Prompt A:
Answer these questions about the Knox County opinion:
(i) To which court was the writ of error directed?
(ii) Which justice delivered the opinion of the court?
(iii) At which bank were the coupons payable?
Prompt B:
Carry on the Knox County opinion, picking up after its final sentence.

Board of Comm'rs of Knox Cty. v. Aspinwall

62 U.S. 539 | SCOTUS | 1859

62 U.S. 539 (1858)
21 How. 539

THE BOARD OF COMMISSIONERS OF THE COUNTY OF KNOX, PLAINTIFFS IN ERROR,
v.
WILLIAM H. ASPINWALL, JOSEPH W. ALSOP, HENRY CHAUNCEY, CHARLES GOULD, AND SAMUEL L.M. BARLOW.

Supreme Court of United States.

It was argued by Mr. Reverdy Johnson and Mr. R.W. Thompson for the plaintiffs in error, on which side there was also a brief by Mr. McDonald and Mr. Porter, and for the defendants in error by Mr. Benjamin and Mr. Vinton, on which side there was also a brief by Mr. Judah.

*540 Mr. Justice NELSON delivered the opinion of the court.

This is a writ of error to the Circuit Court of the United States for the district of Indiana.

The suit was brought in the court below against the board of commissioners of Knox county, to recover the amount due upon two hundred and eighty-four coupons, each for the sum of sixty dollars, the whole amounting to the sum of seventeen *541 thousand and forty dollars. The coupons were payable at the North River Bank, in the city of New York — one hundred and forty-two of them on the 1st of March, 1856, and the remaining number on the 1st of March, 1857. These coupons were originally attached to one hundred and forty-two bonds issued by the defendants, for $1,000 each, the bonds payable at the bank above mentioned, twenty-five years from date, to the Ohio and Mississippi Railroad Company, or bearer, with interest at the rate of six per cent. per annum, payable annually on the 1st of March, at the bank, upon presentation and delivery of the proper coupons hereto attached, by the auditor of said county.

Supplied information:
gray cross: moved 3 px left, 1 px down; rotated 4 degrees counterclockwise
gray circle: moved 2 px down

...

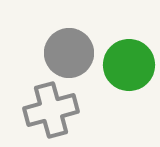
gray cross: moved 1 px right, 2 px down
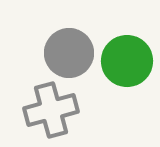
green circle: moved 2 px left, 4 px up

Right answer A:
(i) The Circuit Court of the United States for the district of Indiana.
(ii) Mr. Justice Nelson.
(iii) The North River Bank, in the city of New York.

Right answer B:
The coupons declared upon and sought to be recovered are those which were attached to these one hundred and forty-two bonds, and represented the interest due thereon on the first of March, 1856 and 1857. The plaintiffs are the holders and owners of these coupons.

The main ground of the defence set up and relied on to defeat the recovery is, that the defendant, the board of commissioners, possessed no authority to execute, or to authorize to be executed, the bonds or coupons in question; and hence, that they are obligations not binding upon the county of Knox, which this board represents. Our chief inquiry, therefore, will be, whether or not these several obligations were executed and put into circulation, as evidences of indebtedness, by competent and legal authority.

The defendant is a body corporate, under the laws of the State of Indiana, by the name of the board of commissioners of the county, and very large powers are conferred upon it in matters relating to the police and fiscal concerns of the county. The auditor of the county is to act as its clerk, and the sheriff is to attend its meetings and execute its orders. It has a common seal, and copies of its proceedings, signed and sealed by the clerk, are evidence in courts of justice. It has power to dispose of the property of the county; to adjust accounts against it; to raise revenue, and examine accounts of disbursing officers; and an appeal lies from its decisions to the Circuit Court. (1 R.S. of Indiana, pp. 180, 187.)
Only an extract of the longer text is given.